In a typical defense scenario, Doris adds confusion to her code to make it more difficult for Axel to analyze, tamper-protection to prevent him from modifying it, and finally marks the code (for example, with her copyright notice or Axel’s unique identifier) to assert her intellectual property rights:
In this book we will consider five methods for Doris to protect her program: Code obfuscation for preventing analysis; software watermarking, fingerprinting, and birth-marking for detecting and tracing illegal distribution; and software- and hardware-based protection against tampering.
Although the primary motivation for the techniques developed in software protection has been protecting the secrets contained within computer programs, they also have applications to protecting the distribution chain of digital media (digital rights management), protecting against computer viruses, steganographic transfer of secret messages, and protecting against cheating in online computer games. We will also show how these techniques can be used maliciously to create stealthy computer viruses and to cheat in computer-based voting.
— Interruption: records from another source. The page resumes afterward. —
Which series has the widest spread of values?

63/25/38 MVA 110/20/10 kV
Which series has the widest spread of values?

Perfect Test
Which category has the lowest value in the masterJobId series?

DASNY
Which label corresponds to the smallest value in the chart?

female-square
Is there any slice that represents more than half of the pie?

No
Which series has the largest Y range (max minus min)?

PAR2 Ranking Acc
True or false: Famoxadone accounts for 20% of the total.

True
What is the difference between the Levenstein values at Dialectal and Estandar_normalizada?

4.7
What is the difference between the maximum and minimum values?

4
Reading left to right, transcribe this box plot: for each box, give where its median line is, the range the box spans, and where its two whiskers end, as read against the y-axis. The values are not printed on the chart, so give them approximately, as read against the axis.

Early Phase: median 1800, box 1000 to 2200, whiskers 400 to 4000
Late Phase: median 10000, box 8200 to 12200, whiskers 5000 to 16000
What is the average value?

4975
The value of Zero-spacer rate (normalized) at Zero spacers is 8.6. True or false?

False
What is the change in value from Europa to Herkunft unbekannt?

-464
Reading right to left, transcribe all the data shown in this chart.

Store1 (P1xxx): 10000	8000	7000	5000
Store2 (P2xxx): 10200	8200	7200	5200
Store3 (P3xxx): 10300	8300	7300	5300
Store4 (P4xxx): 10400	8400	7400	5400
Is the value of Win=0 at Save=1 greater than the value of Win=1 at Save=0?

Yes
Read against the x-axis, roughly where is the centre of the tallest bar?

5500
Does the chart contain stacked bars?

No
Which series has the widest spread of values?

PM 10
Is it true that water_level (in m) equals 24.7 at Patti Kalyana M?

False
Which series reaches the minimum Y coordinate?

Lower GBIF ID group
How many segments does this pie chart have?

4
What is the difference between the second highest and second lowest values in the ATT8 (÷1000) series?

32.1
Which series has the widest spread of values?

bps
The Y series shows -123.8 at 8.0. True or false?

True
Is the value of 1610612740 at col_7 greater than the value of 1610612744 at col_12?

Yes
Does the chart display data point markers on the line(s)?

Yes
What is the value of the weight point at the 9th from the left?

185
Software protection is related both to computer security and cryptography, but it has most in common with steganography, the branch of cryptography that studies how to transfer a secret stealthily. This is often illustrated by the so-called prisoners’ problem. Here, Alice and Bob are planning a prison break by passing notes through their warden, Wendy:
Of course, if Wendy finds that a purported love note mentions a prison break, she will immediately stop any further messages and put Alice and Bob in solitary confinement. So what can the two conspirators do? They can’t use cryptography, since as soon as Wendy sees a garbled message she will become suspicious and put an end to further communication. Instead, they must communicate surreptitiously, by sending their secrets hidden inside innocuous-looking messages. For example, Alice and Bob could agree on a scheme where the hidden message (the payload) is hidden in the first letter of each sentence in the cover message:
Easter is soon, dear! So many flowers! Can you smell them? Are you cold at night? Prison food stinks! Eat well, still! Are you lonely? The prison cat is cute! Don't worry! All is well! Wendy is nice! Need you! ): |
This is called a null cipher. There are many other possible types of cover messages. For example, Alice could send Bob a picture of the prison cat in which she has manipulated the low-order bits to encode the payload. Or she could send him an mp3-file of their favorite love song in which she has added inaudible echoes—a short one for every 0-bit of the payload, a longer one for every 1-bit. Or she could subtly manipulate the line spacing in a pdf-file, 12.0 points representing a 0, 12.1 points representing a 1. Or she could be even sneakier and ask Wendy to pass along a Tetris program she’s written to help Bob while away the long hours in solitary. However, unbeknownst to Wendy, the program not only plays Tetris, but inside its control or data structures Alice has hidden the secret payload detailing their escape plan. In this book we will consider exactly this scenario and many like it. We call a program that contains both a secret and any technique for preventing an attack against this secret surreptitious software.